While discussing the steps needed to acquire the money for CABS, Nobari apologized during the board discussion about how to secure the funds owed. 

“I do want to reiterate the importance that again, the amount of financial loss that we are incurring are coming from student levies and it’s important that myself…[to] formally apologize for any of the parts that I had been involved with,” she said in the minutes.

TRSS Retail Management (RTM) Director Natalia Sulek responded to the apologetic statement from Nobari made to the board by emphasizing accountability and repercussions towards all parties involved. 

“Our goal is not to pin someone down and force them to take full accountability. However, just because there are multiple individuals involved does not mean that no repercussions should be faced or no accountability should be taken,” said Sulek in the minutes. 

In meeting minute #18, Item 21, the BoD discussed impeaching Nobari from her presidency. Article 15 of the TRSS constitution outlines that “Gross violation of the TRSS Constitution, By-laws, platforms, policies, regulations, or Board decisions” can result in the impeachment of a TRSS member. 

In response to this motion being brought to the board, the minutes outlined Mendoza confronting Nobari’s lack of due attention and miscommunication with the board. “There was a lack of due diligence and hid this from the board, responsibility under bylaws and policies, especially with a financial commitment with something that was not in our TRSS budget.”

An email chain included in the minutes outlines concerns raised by multiple executive members of the TRSS—including vice president of events Gurleen Dhaliwal, vice president of marketing Haniyah Baig and vice president of finance Parsa Vafadarantabrizi—who expressed their concerns regarding the speed and the approach to impeach Nobari. 

Vafadarantabrizi’s email stated: “Accountability needs to be shared across all parties involved. Moving forward with impeachment without a full and objective evaluation risks oversimplifying a complex issue and could create further challenges for TRSS.” 

In response to the motion of impeachment, Nobari said there are many “contradictions” within the TRSS by-laws, policy manual and the constitution. She pointed to fundamental issues with the governance and structure of TRSS as she believed she was acting within her authority. In addition to this response, she admitted to her wrongdoings and breached policies.  

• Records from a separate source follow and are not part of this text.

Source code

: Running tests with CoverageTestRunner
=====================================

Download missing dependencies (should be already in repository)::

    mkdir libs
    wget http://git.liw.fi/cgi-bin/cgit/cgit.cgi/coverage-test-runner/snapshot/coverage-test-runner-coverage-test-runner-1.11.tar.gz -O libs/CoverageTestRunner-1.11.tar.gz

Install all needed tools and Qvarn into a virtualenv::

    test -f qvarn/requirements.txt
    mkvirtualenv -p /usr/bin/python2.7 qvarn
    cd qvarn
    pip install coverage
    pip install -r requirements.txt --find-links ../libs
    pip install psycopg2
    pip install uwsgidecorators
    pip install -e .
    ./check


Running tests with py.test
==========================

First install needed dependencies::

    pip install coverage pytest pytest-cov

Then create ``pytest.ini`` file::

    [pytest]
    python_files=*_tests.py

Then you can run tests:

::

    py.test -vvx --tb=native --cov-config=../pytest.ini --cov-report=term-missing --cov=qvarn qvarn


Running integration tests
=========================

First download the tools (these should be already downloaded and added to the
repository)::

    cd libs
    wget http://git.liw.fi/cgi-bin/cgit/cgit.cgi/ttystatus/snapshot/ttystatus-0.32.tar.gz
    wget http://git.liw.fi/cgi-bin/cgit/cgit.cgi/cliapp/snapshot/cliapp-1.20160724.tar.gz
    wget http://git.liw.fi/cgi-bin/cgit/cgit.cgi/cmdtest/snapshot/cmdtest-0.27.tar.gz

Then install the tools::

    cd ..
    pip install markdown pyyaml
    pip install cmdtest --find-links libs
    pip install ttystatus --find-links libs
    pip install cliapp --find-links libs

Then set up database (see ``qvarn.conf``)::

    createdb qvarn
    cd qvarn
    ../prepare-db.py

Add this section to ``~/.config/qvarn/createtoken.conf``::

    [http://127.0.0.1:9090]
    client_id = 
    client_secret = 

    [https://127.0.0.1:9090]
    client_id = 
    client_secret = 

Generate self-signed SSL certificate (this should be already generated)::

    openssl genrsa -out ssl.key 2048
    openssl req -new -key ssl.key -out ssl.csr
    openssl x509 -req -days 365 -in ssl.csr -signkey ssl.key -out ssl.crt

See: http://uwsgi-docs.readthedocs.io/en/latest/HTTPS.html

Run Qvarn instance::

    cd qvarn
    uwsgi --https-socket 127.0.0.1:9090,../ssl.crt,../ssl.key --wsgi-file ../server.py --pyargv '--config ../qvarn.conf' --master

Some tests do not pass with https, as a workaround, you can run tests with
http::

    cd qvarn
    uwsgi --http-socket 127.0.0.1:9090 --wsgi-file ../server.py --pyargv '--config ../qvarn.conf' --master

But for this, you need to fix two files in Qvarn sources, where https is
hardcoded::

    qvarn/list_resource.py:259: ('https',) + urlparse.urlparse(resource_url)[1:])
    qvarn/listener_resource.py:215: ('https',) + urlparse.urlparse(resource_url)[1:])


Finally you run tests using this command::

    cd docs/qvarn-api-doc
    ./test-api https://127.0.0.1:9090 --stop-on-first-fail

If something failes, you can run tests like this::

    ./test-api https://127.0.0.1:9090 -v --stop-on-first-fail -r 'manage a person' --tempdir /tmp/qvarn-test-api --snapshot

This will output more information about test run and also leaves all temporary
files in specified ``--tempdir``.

“If impeachment is pursued based on governance gaps rather than the genuine misconduct, it will set a precedent that hinders future leaders from taking initiative. I remain committed to TRSS and its values into students members and I encourage the board to take a stance,” said Nobari, according to the meeting minutes

On page 29 of the minutes, she also stated, “These words [regarding breached policies] hold value, and they are serious allegations and I believe that the bylaws that were suggested that were breached, there is more to what you see on the paper.”

Business management director of TRSS Iliyan Karim acknowledged in meeting minute #18 the impact the impeachment motion would have on the student society’s reputation, saying the student body’s interpretation of the scenario could lead to further trouble. 

“Within this decision pending [to impeach the president] how can it be brought up [to] the student body and the potential scenario that it’s on the [The Eyeopener] which can harm TRSS’ reputation which may cause another scandal,” Karim stated. 

Sulek echoed Karim’s point, saying, “If the integrity and leadership of TRSS is questioned, whether it be by The Eyeopener, you should all individually be able to justify the decision that you made here tonight.”

The vote to impeach Nobari in accordance with article 15 of the constitution failed with six votes to impeach, six votes to not impeach and three abstentions.

According to the email statement from Nobari, the $17,000 will be paid from the “furniture project budget line which TRSS uses to yearly invests to revamp TRSM’s buildings furnitures to better serve students need, this line would’ve been under-utilized regardless of this situation since the implementation cost of the original plan was not feasible.”